EXERCISE DIRECTIONS:
Provide an exact copy of the data, excluding the images.

(Stored items)
=====

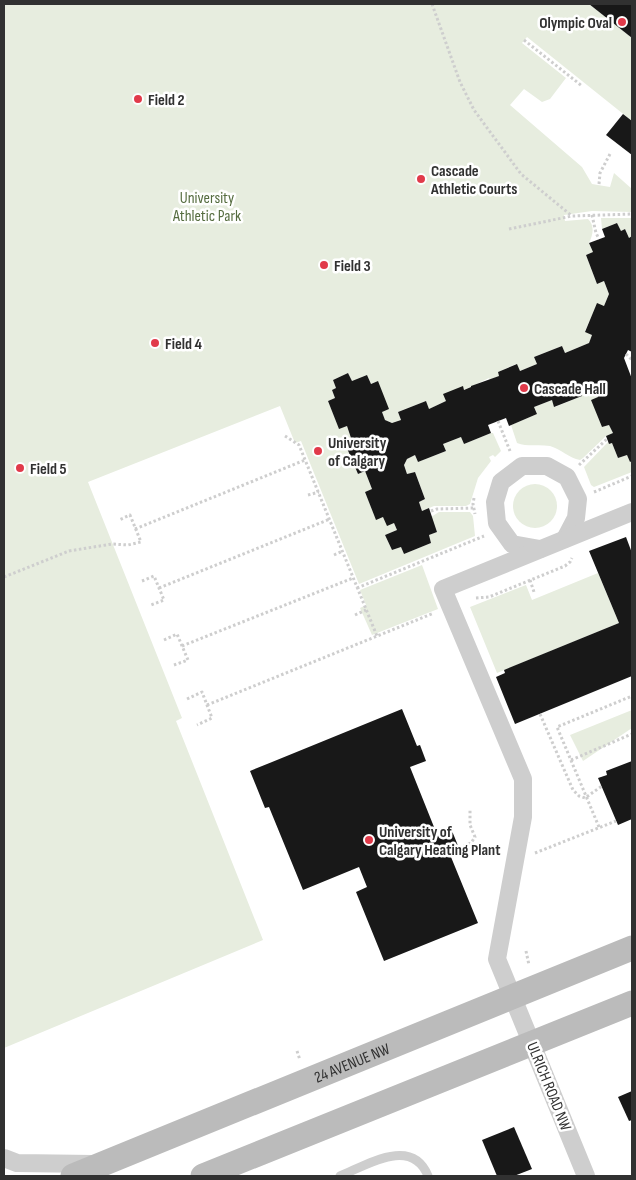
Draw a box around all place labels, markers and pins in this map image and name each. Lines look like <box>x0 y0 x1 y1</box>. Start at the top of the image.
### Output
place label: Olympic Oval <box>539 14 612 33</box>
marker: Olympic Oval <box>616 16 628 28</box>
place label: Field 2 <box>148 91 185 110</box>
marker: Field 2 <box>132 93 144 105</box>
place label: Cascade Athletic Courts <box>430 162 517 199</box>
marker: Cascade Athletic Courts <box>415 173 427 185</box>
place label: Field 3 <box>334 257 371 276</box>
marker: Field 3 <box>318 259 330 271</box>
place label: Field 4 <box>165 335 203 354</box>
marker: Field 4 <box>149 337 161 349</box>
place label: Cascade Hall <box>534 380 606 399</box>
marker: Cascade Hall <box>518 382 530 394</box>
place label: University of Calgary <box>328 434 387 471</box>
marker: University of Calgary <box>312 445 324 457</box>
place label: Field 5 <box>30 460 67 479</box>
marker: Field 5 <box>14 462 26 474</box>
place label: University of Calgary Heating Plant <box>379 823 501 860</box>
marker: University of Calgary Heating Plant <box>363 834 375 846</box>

=====

SOLUTION:
Draw a box around all place labels, markers and pins in this map image and name each. Lines look like <box>x0 y0 x1 y1</box>. Start at the top of the image.
### Output
place label: Olympic Oval <box>539 14 612 33</box>
marker: Olympic Oval <box>616 16 628 28</box>
place label: Field 2 <box>148 91 185 110</box>
marker: Field 2 <box>132 93 144 105</box>
place label: Cascade Athletic Courts <box>430 162 517 199</box>
marker: Cascade Athletic Courts <box>415 173 427 185</box>
place label: Field 3 <box>334 257 371 276</box>
marker: Field 3 <box>318 259 330 271</box>
place label: Field 4 <box>165 335 203 354</box>
marker: Field 4 <box>149 337 161 349</box>
place label: Cascade Hall <box>534 380 606 399</box>
marker: Cascade Hall <box>518 382 530 394</box>
place label: University of Calgary <box>328 434 387 471</box>
marker: University of Calgary <box>312 445 324 457</box>
place label: Field 5 <box>30 460 67 479</box>
marker: Field 5 <box>14 462 26 474</box>
place label: University of Calgary Heating Plant <box>379 823 501 860</box>
marker: University of Calgary Heating Plant <box>363 834 375 846</box>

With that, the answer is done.